The Homogeneous Study of Transiting Systems (HoSTS) I. The Pilot Study of WASP-13

TL;DR

This study provides a homogeneous analysis of the stellar and planetary properties of the WASP-13 system, improving parameter precision and demonstrating the importance of detailed stellar characterization and transit modeling for understanding transiting exoplanets.

Contribution

It introduces a consistent methodology for deriving stellar and planetary properties using multiple spectral analysis techniques and homogeneous datasets, applied to the WASP-13 system.

Findings

Improved precision in stellar temperature and metallicity measurements.

Derived planetary mass and radius with realistic uncertainties.

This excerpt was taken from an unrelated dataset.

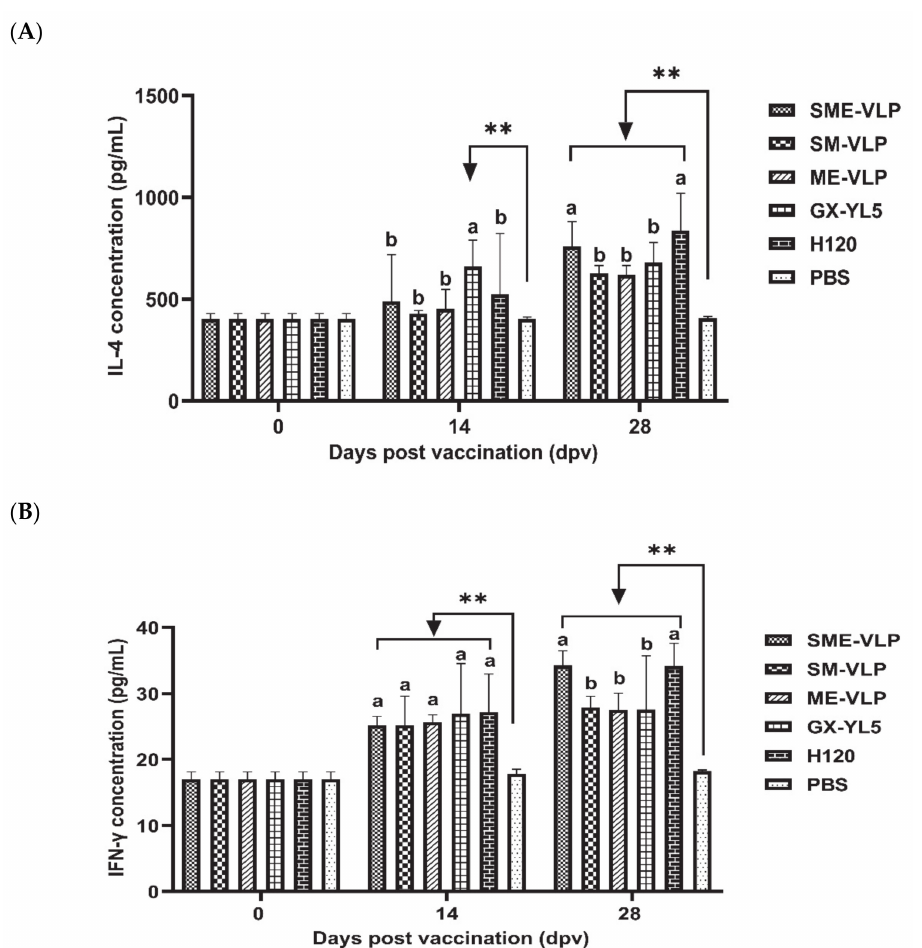
Figure 9. IL-4 and IFN- γ concentrations in the sera of vaccinated chickens at 0, 14 and 28 dpv. ( A ) IL-4 concentrations. ( B ) IFN- γ concentrations. Letters (a,b) indicate significant differences among vaccinated groups ( p < 0.05). ** indicates p < 0.01 between vaccinated and nonvaccinated groups. ( n = 10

Demonstrated the necessity of detailed stellar characterization for accurate planetary parameters.

Abstract

We present the fundamental stellar and planetary properties of the transiting planetary system WASP-13 within the framework of the Homogeneous Study of Transiting Systems (HoSTS). HoSTS aims to derive the fundamental stellar (Teff, [Fe/H], Mstar, Rstar), and planetary (Mpl, Rpl, Teq) physical properties of known transiting planets using a consistent methodology and homogeneous high-quality dataset. Four spectral analysis techniques are independently applied to a Keck+HIRES spectrum of WASP-13 considering two distinct cases: unconstrained parameters, and constrained log g from transit light curves. We check the derived stellar temperature against that from a different temperature diagnostic based on an INT+IDS H{\alpha} spectrum. The four unconstrained analyses render results that are in good agreement, and provide an improvement of 50% in the precision of Teff, and of 85% in [Fe/H] with respect to the WASP-13 discovery paper. The planetary parameters are then derived via the Monte-Carlo-Markov-Chain modeling of the radial velocity and light curves, in iteration with stellar evolutionary models to derive realistic uncertainties. WASP-13 (1.187 +- 0.065 Msun; 1.574 +- 0.048 Rsun) hosts a Saturn-mass, transiting planet (0.500 +- 0.037 MJup; 1.407 +- 0.052 RJup), and is at the end of its main-sequence lifetime (4-5.5 Gyr). Our analysis of WASP-13 showcases that both a detailed stellar characterization, and transit modeling are necessary to well determine the fundamental properties of planetary systems, which are paramount in identifying and determining empirical relationships between transiting planets and their hosts.